Had some trouble with this question in an exam recently, and wanted to make sure I reasoned correctly. The question was:
$X$ is a set of pairs of real numbers $(x,y)$, with absolute values less than or equal to $10$.
$R$ is an order relation on $X$ defined as $$ R=\lbrace \space (x,y), (x',y') \in X \times X \space |\space x \leq x' \wedge y \leq y' \space \rbrace $$ with $\leq$ the usual order on the reals.
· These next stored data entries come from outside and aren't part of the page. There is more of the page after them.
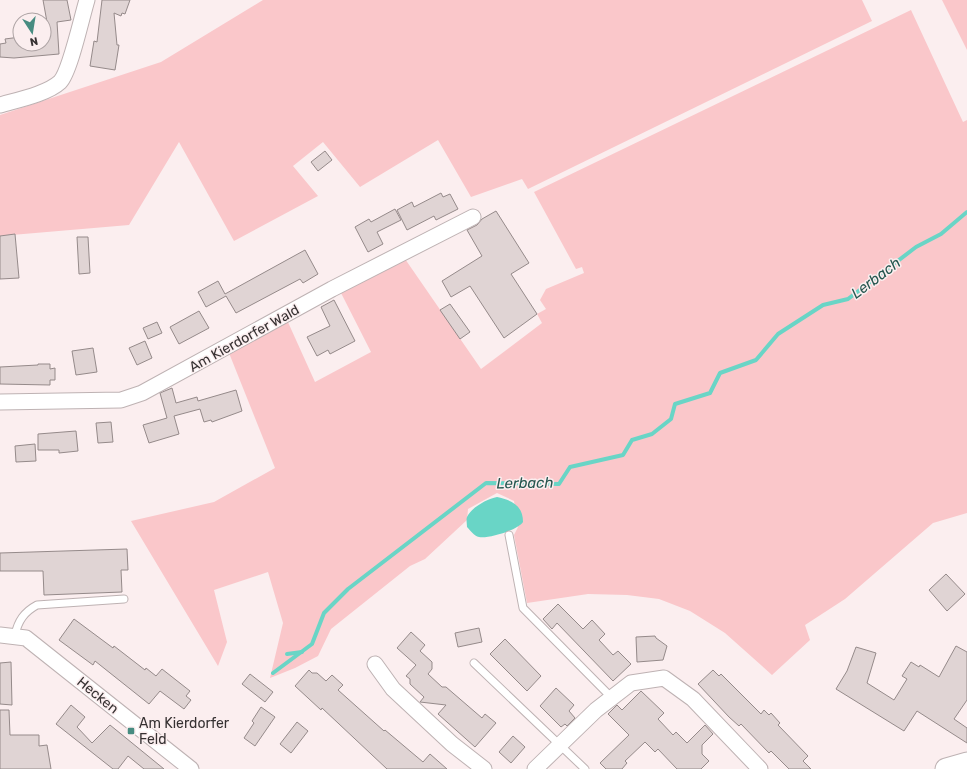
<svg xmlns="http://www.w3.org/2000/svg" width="967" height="769" font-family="Rubik,sans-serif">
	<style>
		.green { fill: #fac7ca }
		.water { fill: #69d5c6 }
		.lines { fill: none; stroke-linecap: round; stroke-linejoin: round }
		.stream { stroke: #69d5c6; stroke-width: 4 }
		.building { fill: #e0d4d4; stroke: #958a8a }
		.service-casing { stroke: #beb2b3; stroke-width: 9 }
		.minor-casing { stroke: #beb2b3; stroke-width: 17 }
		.secondary-casing { stroke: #beb2b3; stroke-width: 23 }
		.service { stroke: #fff; stroke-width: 7 }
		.minor { stroke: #fff; stroke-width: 15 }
		.secondary { stroke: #fff; stroke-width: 21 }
		.poi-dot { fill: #478c81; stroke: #fbeeef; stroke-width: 1.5 }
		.labels { text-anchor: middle; stroke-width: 3; stroke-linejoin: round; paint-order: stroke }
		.street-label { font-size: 14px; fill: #363132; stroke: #fbeeef }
		.poi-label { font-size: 14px; fill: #363132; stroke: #fbeeef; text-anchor: start }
		.water-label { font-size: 15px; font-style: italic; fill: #26564f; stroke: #fbeeef }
	</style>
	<rect width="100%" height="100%" fill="#fbeeef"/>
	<g class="green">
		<polygon points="263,0 862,0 872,21 528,189 522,179 471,197 438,140 360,187 323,142 293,166 318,196 234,241 179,142 129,225 0,236 0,115 161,62"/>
		<polygon points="942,0 967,0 967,50"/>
		<polygon points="911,10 963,122 967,120 967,513 933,523 845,599 805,625 810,640 772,675 725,633 690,611 659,599 627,595 588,594 527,603 514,535 518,527 514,501 497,493 468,509 467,520 425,559 410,566 331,629 318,656 295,668 270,678 283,623 268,572 214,590 227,642 218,666 131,521 214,502 275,468 229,353 287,320 315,382 371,352 340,291 403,256 481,369 542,323 537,314 546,309 540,300 546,289 584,273 582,267 576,269 534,192"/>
	</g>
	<path class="water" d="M497,497c14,3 26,8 26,25 -5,8 -35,17 -44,15 -5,-1 -9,-7 -12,-10 0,-3 -1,-8 0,-10 5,-10 20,-18 30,-20z"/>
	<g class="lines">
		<g class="stream">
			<polyline points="287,654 302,652"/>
			<polyline points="273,673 312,644 324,613 348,589 486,483 559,484 570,467 623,455 632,440 652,434 671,419 675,404 710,393 720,373 756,360 778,334 823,305 848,299 916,247 941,234 967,212"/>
		</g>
	</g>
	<g class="building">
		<polygon points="43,0 67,0 71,20 57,22 59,54 14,58 0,57 0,44 6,43 5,39 20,37 20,44 44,44 44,23 47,22"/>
		<polygon points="102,0 130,0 125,14 122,13 121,16 114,13 117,45 119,45 115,70 90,66 94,41 97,42"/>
		<polygon points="325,151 332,160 318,171 311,162"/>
		<polygon points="441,193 443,197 450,194 458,209 436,220 434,216 407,230 397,210 412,202 414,207"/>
		<polygon points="395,209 401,220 377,232 383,244 368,252 355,227 369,219 371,222"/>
		<polygon points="496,211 529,263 511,274 537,314 504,338 470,286 451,297 442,281 482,256 467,230 477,225 482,219"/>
		<polygon points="15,234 19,278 0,279 0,236"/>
		<polygon points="77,237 88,237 90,273 79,274"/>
		<polygon points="305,250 318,274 303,283 300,279 236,313 226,296 206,307 198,292 218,281 225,294"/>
		<polygon points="334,300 355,341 330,354 328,350 317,356 307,337 330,326 321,307"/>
		<polygon points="450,304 470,332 460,339 440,310"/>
		<polygon points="199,311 209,328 179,344 170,327"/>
		<polygon points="157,322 162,333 148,339 143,328"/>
		<polygon points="145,341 152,358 137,365 129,348"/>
		<polygon points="93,348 97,372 76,375 72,351"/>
		<polygon points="38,364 50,364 50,369 55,368 55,380 50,380 50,385 0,384 0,367 38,365"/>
		<polygon points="172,388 176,403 197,397 198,401 236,390 242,411 212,422 211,420 204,422 200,409 174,416 179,434 149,443 143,425 167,418 160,393"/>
		<polygon points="111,422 113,442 98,443 96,423"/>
		<polygon points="76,431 78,451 59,453 59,450 38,450 38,434"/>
		<polygon points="35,444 36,461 16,462 15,446"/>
		<polygon points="127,549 128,570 121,570 122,592 44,595 43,571 0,571 0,553"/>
		<polygon points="946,574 965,594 947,611 929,590"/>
		<polygon points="558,604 583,629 592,620 605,634 599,640 613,655 618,651 631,664 613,681 557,623 552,629 543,619"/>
		<polygon points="74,619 113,648 114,646 145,670 146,668 156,676 162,669 190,691 186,696 191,700 184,709 160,691 149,704 95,661 93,665 59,640"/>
		<polygon points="479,628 482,642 458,647 455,633"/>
		<polygon points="411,632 425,645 420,651 432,662 432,669 428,674 442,687 446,687 482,718 485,714 496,723 475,747 438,714 446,705 420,702 424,697 410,684 410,679 406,676 416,665 397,648"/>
		<polygon points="655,636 656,638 667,646 663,660 637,662 636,637"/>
		<polygon points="505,639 541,676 527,691 490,654"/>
		<polygon points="956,646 967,652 967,700 954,719 967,728 967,743 917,711 904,731 836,689 847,671 856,647 876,653 867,683 894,700 907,679 902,676 911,662 919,667 920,665 939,677"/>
		<polygon points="11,662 12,705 0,704 0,663"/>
		<polygon points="309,670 312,673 317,673 326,681 332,675 343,685 338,690 384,731 385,730 423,762 430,754 447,769 387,769 322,708 321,710 295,686"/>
		<polygon points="713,670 719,676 721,674 761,714 764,710 769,715 771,713 780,723 778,725 808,756 803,761 811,769 789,769 771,751 769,753 741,724 739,726 729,717 698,684"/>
		<polygon points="250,674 273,692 265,702 242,684"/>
		<polygon points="556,688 574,705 569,711 575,718 567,726 565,724 561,727 540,706"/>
		<polygon points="641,691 664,713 658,719 673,735 676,732 687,743 705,725 713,734 702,745 702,754 709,761 701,769 677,769 658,749 655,752 645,742 625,761 627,763 622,769 606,769 600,763 629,735 608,714 617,705 622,710"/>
		<polygon points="71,705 85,717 77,727 92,743 110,725 164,769 144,769 128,756 118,769 113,769 56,724"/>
		<polygon points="261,707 275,717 255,746 244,738 254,723 252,721"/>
		<polygon points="0,710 9,710 10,735 39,735 39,746 47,745 51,769 0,769"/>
		<polygon points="297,722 308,731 291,753 280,744"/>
		<polygon points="513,736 525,747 511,763 499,752"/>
	</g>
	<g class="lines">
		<g class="service-casing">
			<g id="service">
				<polyline points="509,535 523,608 612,698"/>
				<path d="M15,635c3,-14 9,-23 22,-30l87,-6"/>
				<polyline points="474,663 585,769"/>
			</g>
		</g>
		<g class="minor-casing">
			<g id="minor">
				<path d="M0,105c17,-5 47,-11 60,-23 10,-10 22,-66 27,-82"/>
				<polyline points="0,402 121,400 142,393 332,289 473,217"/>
				<polyline points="0,635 26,638 191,769"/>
				<polyline points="375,664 393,689 452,744 484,769"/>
				<polyline points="535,769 596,710 631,683 664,678 693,699 760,769"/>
			</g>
		</g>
		<g class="secondary-casing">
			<polyline id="secondary" points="946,769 967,763"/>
		</g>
		<use href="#service" class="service"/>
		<use href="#minor" class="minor"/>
		<use href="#secondary" class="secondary"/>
	</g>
	<rect class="poi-dot" x="127" y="727" width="8" height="8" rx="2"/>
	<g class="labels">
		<g class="street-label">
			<text transform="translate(244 338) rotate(-29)" y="5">Am Kierdorfer Wald</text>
			<text transform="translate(98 695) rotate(39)" y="5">Hecken</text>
		</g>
		<g class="poi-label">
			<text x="139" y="728">Am Kierdorfer<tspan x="139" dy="16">Feld</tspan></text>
		</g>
		<g class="water-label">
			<text transform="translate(876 278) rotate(-37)" y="5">Lerbach</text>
			<text transform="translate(525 483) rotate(-1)" y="5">Lerbach</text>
		</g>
	</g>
	<g transform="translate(32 32) rotate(168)"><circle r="19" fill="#fbeeef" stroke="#aca2a3"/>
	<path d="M0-3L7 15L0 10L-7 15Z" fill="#478c81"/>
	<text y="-6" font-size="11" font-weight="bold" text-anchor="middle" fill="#363132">N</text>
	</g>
</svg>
Find the meet (greatest lower bound) and join (greatest upper bound) of the subset $A$, where $$ A=\lbrace \space (x,y) \in X \times X \space | \space (x-1)^2 + (y-2)^2 = 100 \space \rbrace $$
Now am I right in saying that while there are a number of pairs $(x,y)$ that will satisfy $A$, these are not necessarily comprable and that therefore no glb or lub exists for $A$?
Consider the points $(10, 2 + \sqrt{19})$ and $(7, 10)$, which are in $A$. Any $(x, y)$ with $x < 10$ or $y < 10$ will not be greater than these points. Moreover, $(10, 10)$ is an upper bound for all of $X$, and $A \subset X$. This proves that $(10, 10)$ is the least upper bound for $A$.
Likewise, if $(x, y) \in X$ such that $x < -9$ or $y < -8$, then $(x, y) \notin A$. Hence $(-9, -8)$ is a lower bound for $A$. Since $(-9, 0), (0, -8) \in A$, it is in fact the greatest lower bound.